Recorded data:

────────────────────

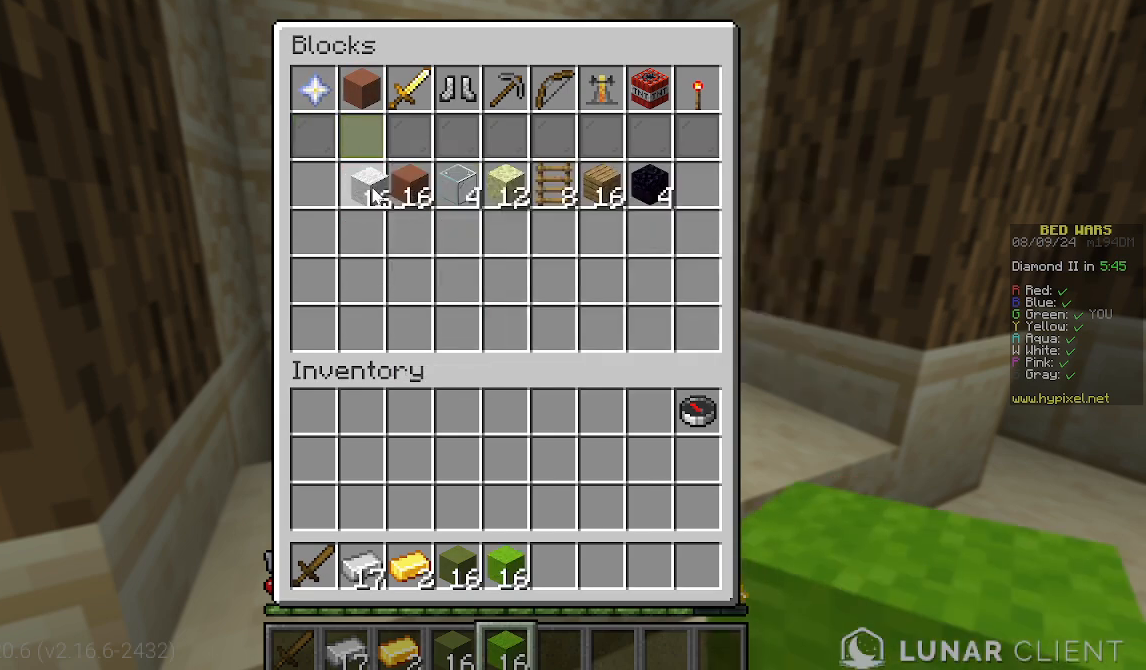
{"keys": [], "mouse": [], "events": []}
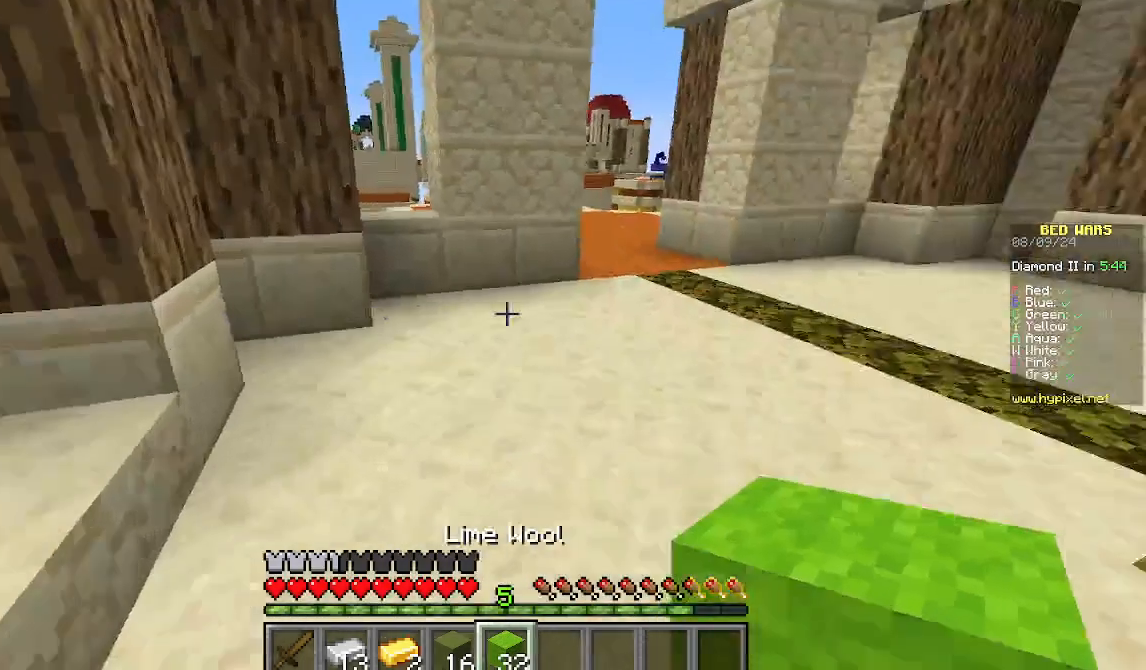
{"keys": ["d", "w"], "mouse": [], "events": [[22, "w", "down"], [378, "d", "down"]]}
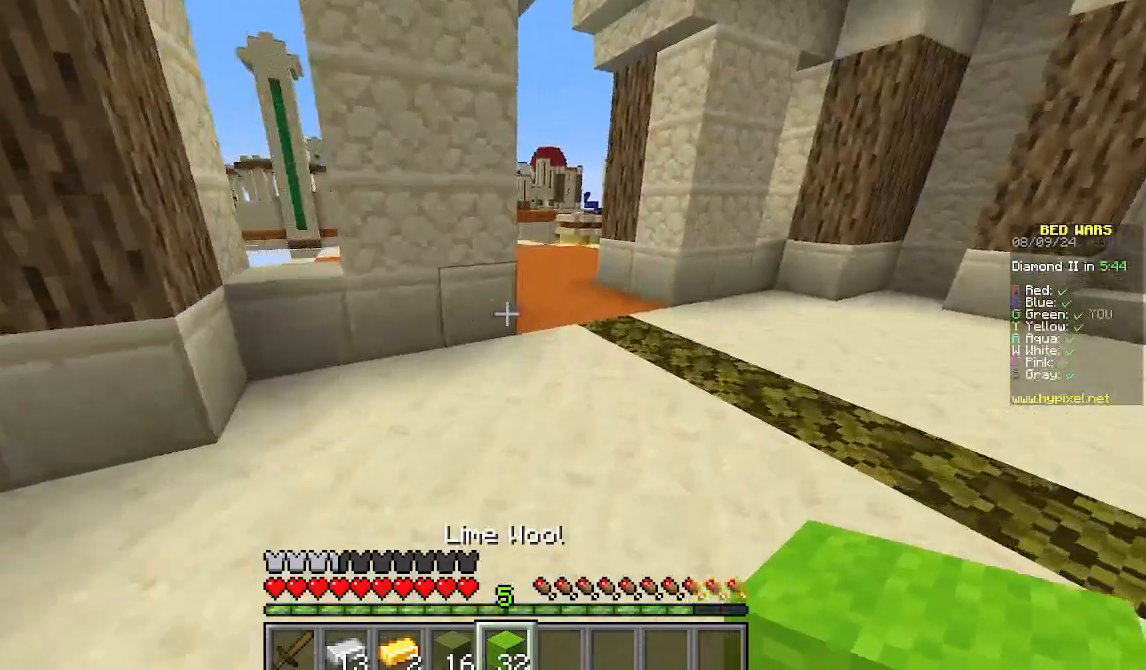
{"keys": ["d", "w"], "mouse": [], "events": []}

────────────────────

Instructions to follow:
Write out again every line above exactly as given; the pictures do not belong in the copy.

Answer section:
{"keys": [], "mouse": [], "events": []}
{"keys": ["d", "w"], "mouse": [], "events": [[22, "w", "down"], [378, "d", "down"]]}
{"keys": ["d", "w"], "mouse": [], "events": []}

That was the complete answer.